The input:
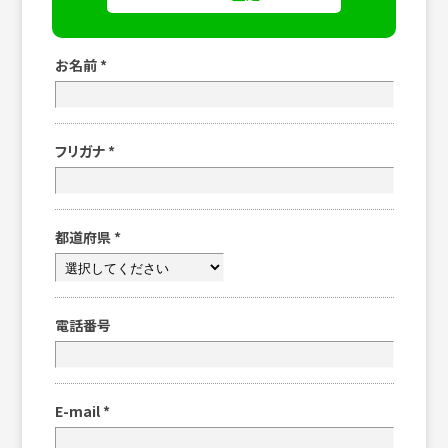
お名前
*
フリガナ
*
都道府県
*
電話番号
E-mail
*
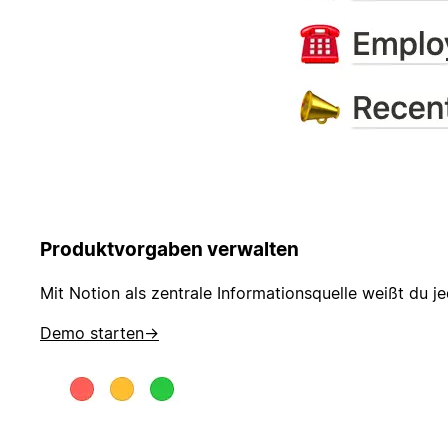
Produktvorgaben verwalten
Mit Notion als zentrale Informationsquelle weißt du je
Demo starten
→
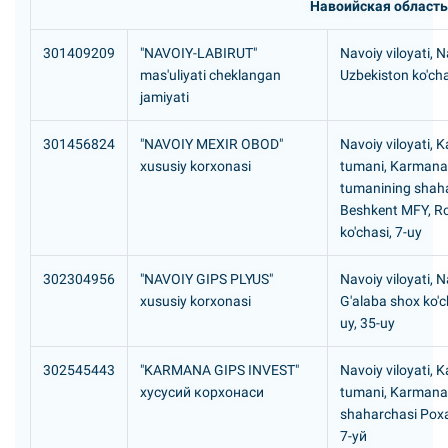
Навоийская область
301409209
"NAVOIY-LABIRUT"
Navoiy viloyati, N
mas'uliyati cheklangan
Uzbekiston ko'cha
jamiyati
301456824
"NAVOIY MEXIR OBOD"
Navoiy viloyati,
xususiy korxonasi
tumani, Karman
tumanining shaha
Beshkent MFY, R
ko'chasi, 7-uy
302304956
"NAVOIY GIPS PLYUS"
Navoiy viloyati, N
xususiy korxonasi
G'alaba shox ko'c
uy, 35-uy
302545443
"KARMANA GIPS INVEST"
Navoiy viloyati,
хусусий корхонаси
tumani, Karmana
shaharchasi Рох
7-уй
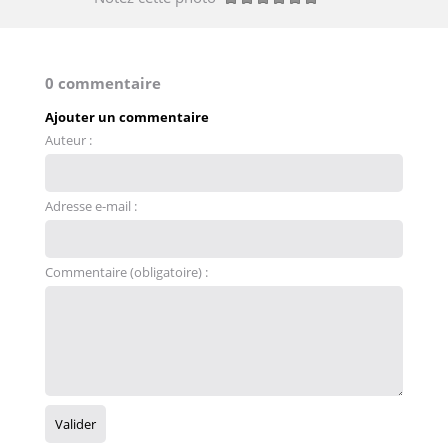
0 commentaire
Ajouter un commentaire
Auteur :
Adresse e-mail :
Commentaire (obligatoire) :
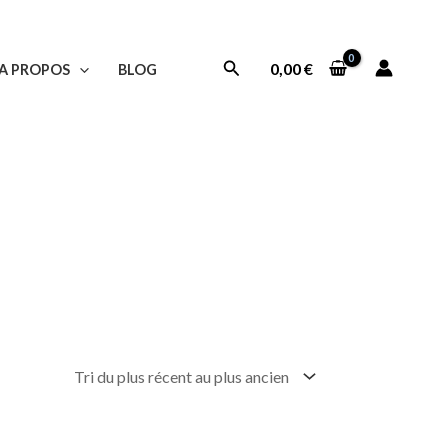
Rechercher
0,00
€
A PROPOS
BLOG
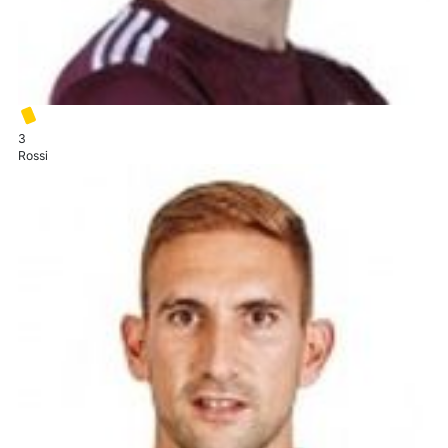
3
Rossi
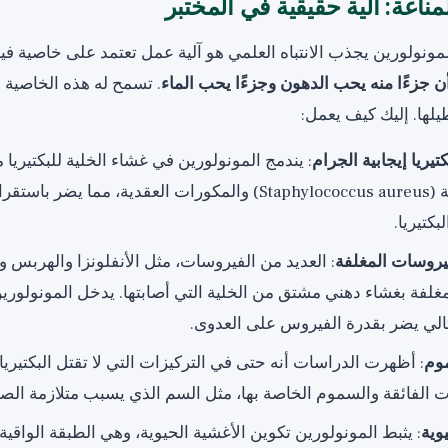
لمناعة: آلية حقيقية في المختبر
ونولورين يجذب الانتباه العلمي هو آلية عمل تعتمد على خاصية في
ن جزءًا منه يحب الدهون وجزءًا يحب الماء
. تسمح له هذه الخاصية ب
يلها. إليك كيف يعمل:
يريا إيجابية الجرام
: يندمج المونولورين في غشاء الخلية للبكتيريا
العنقودية الذهبية (Staphylococcus aureus) والمكورات العقدية، مما 
كتيريا.
يروسات المغلفة
: العديد من الفيروسات، مثل الأنفلونزا والهربس
لايا (CMV)، مغلفة بغشاء دهني مشتق من الخلية التي أصابتها. يدخل المونولو
تالي يضر بقدرة الفيروس على العدوى.
موم
: أظهرت الدراسات أنه حتى في التركيزات التي لا تقتل البكتيريا
 الفائقة والسموم الخاصة بها، مثل السم الذي يسبب متلازمة الص
وية
: يثبط المونولورين تكوين الأغشية الحيوية، وهي الطبقة الواقية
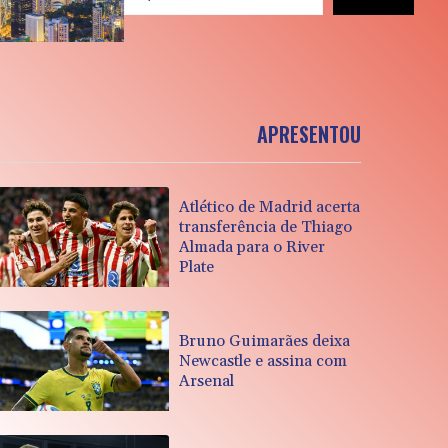
APRESENTOU
Atlético de Madrid acerta
transferência de Thiago
Almada para o River
Plate
Bruno Guimarães deixa
Newcastle e assina com
Arsenal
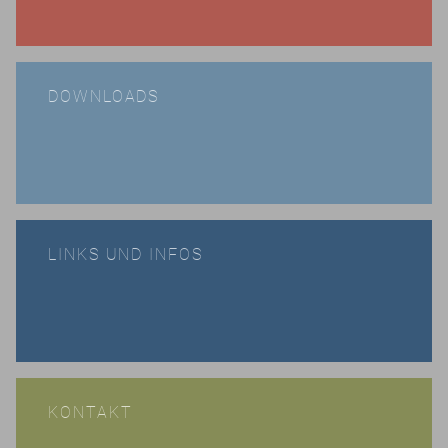
DOWNLOADS
LINKS UND INFOS
KONTAKT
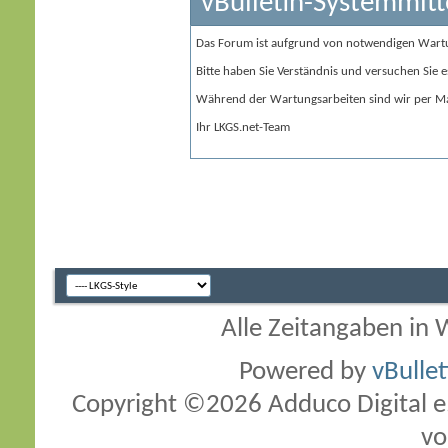
vBulletin-Systemmitt
Das Forum ist aufgrund von notwendigen Wart
Bitte haben Sie Verständnis und versuchen Sie e
Während der Wartungsarbeiten sind wir per Ma
Ihr LKGS.net-Team
Alle Zeitangaben in W
Powered by
vBulle
Copyright ©2026 Adduco Digital e.K
vo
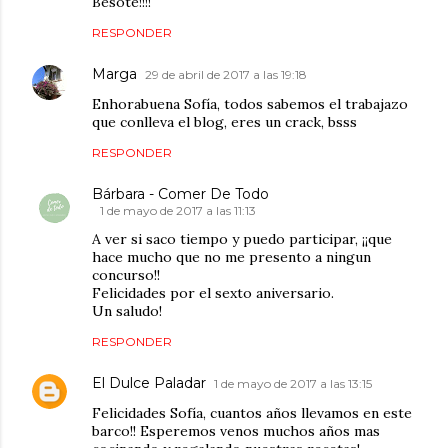
Besote!!!!
RESPONDER
Marga
29 de abril de 2017 a las 19:18
Enhorabuena Sofía, todos sabemos el trabajazo
que conlleva el blog, eres un crack, bsss
RESPONDER
Bárbara - Comer De Todo
1 de mayo de 2017 a las 11:13
A ver si saco tiempo y puedo participar, ¡¡que
hace mucho que no me presento a ningun
concurso!!
Felicidades por el sexto aniversario.
Un saludo!
RESPONDER
El Dulce Paladar
1 de mayo de 2017 a las 13:15
Felicidades Sofía, cuantos años llevamos en este
barco!! Esperemos venos muchos años mas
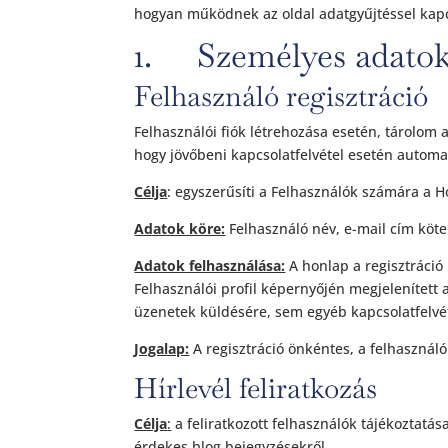
hogyan működnek az oldal adatgyűjtéssel kapc
1. Személyes adatok
Felhasználó regisztráció
Felhasználói fiók létrehozása esetén, tárolom 
hogy jövőbeni kapcsolatfelvétel esetén autom
Célja
: egyszerűsíti a Felhasználók számára a H
Adatok köre:
Felhasználó név, e-mail cím köte
Adatok felhasználása:
A honlap a regisztráció 
Felhasználói profil képernyőjén megjelenített
üzenetek küldésére, sem egyéb kapcsolatfelvé
Jogalap:
A regisztráció önkéntes, a felhasznál
Hírlevél feliratkozás
Célja
:
a feliratkozott felhasználók tájékoztatá
érdekes blog bejegyzésekről.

Task details: From the first record to the last, print everything again exactly, without pictures.

Task output:
お名前
*
フリガナ
*
都道府県
*
電話番号
E-mail
*
Produktvorgaben verwalten
Mit Notion als zentrale Informationsquelle weißt du je
Demo starten
→
Навоийская область
301409209
"NAVOIY-LABIRUT"
Navoiy viloyati, N
mas'uliyati cheklangan
Uzbekiston ko'cha
jamiyati
301456824
"NAVOIY MEXIR OBOD"
Navoiy viloyati,
xususiy korxonasi
tumani, Karman
tumanining shaha
Beshkent MFY, R
ko'chasi, 7-uy
302304956
"NAVOIY GIPS PLYUS"
Navoiy viloyati, N
xususiy korxonasi
G'alaba shox ko'c
uy, 35-uy
302545443
"KARMANA GIPS INVEST"
Navoiy viloyati,
хусусий корхонаси
tumani, Karmana
shaharchasi Рох
7-уй
0 commentaire
Ajouter un commentaire
Auteur :
Adresse e-mail :
Commentaire (obligatoire) :
Rechercher
0,00
€
A PROPOS
BLOG
3
Rossi
لمناعة: آلية حقيقية في المختبر
ونولورين يجذب الانتباه العلمي هو آلية عمل تعتمد على خاصية في
ن جزءًا منه يحب الدهون وجزءًا يحب الماء
. تسمح له هذه الخاصية ب
يلها. إليك كيف يعمل:
يريا إيجابية الجرام
: يندمج المونولورين في غشاء الخلية للبكتيريا
العنقودية الذهبية (Staphylococcus aureus) والمكورات العقدية، مما 
كتيريا.
يروسات المغلفة
: العديد من الفيروسات، مثل الأنفلونزا والهربس
لايا (CMV)، مغلفة بغشاء دهني مشتق من الخلية التي أصابتها. يدخل المونولو
تالي يضر بقدرة الفيروس على العدوى.
موم
: أظهرت الدراسات أنه حتى في التركيزات التي لا تقتل البكتيريا
 الفائقة والسموم الخاصة بها، مثل السم الذي يسبب متلازمة الص
وية
: يثبط المونولورين تكوين الأغشية الحيوية، وهي الطبقة الواقية
APRESENTOU
Atlético de Madrid acerta
transferência de Thiago
Almada para o River
Plate
Bruno Guimarães deixa
Newcastle e assina com
Arsenal
DOWNLOADS
LINKS UND INFOS
KONTAKT
vBulletin-Systemmitt
Das Forum ist aufgrund von notwendigen Wart
Bitte haben Sie Verständnis und versuchen Sie e
Während der Wartungsarbeiten sind wir per Ma
Ihr LKGS.net-Team
Alle Zeitangaben in W
Powered by
vBulle
Copyright ©2026 Adduco Digital e.K
vo
Besote!!!!
RESPONDER
Marga
29 de abril de 2017 a las 19:18
Enhorabuena Sofía, todos sabemos el trabajazo
que conlleva el blog, eres un crack, bsss
RESPONDER
Bárbara - Comer De Todo
1 de mayo de 2017 a las 11:13
A ver si saco tiempo y puedo participar, ¡¡que
hace mucho que no me presento a ningun
concurso!!
Felicidades por el sexto aniversario.
Un saludo!
RESPONDER
El Dulce Paladar
1 de mayo de 2017 a las 13:15
Felicidades Sofía, cuantos años llevamos en este
barco!! Esperemos venos muchos años mas
hogyan működnek az oldal adatgyűjtéssel kapc
1. Személyes adatok
Felhasználó regisztráció
Felhasználói fiók létrehozása esetén, tárolom 
hogy jövőbeni kapcsolatfelvétel esetén autom
Célja
: egyszerűsíti a Felhasználók számára a H
Adatok köre:
Felhasználó név, e-mail cím köte
Adatok felhasználása:
A honlap a regisztráció 
Felhasználói profil képernyőjén megjelenített
üzenetek küldésére, sem egyéb kapcsolatfelvé
Jogalap:
A regisztráció önkéntes, a felhasznál
Hírlevél feliratkozás
Célja
:
a feliratkozott felhasználók tájékoztatá
érdekes blog bejegyzésekről.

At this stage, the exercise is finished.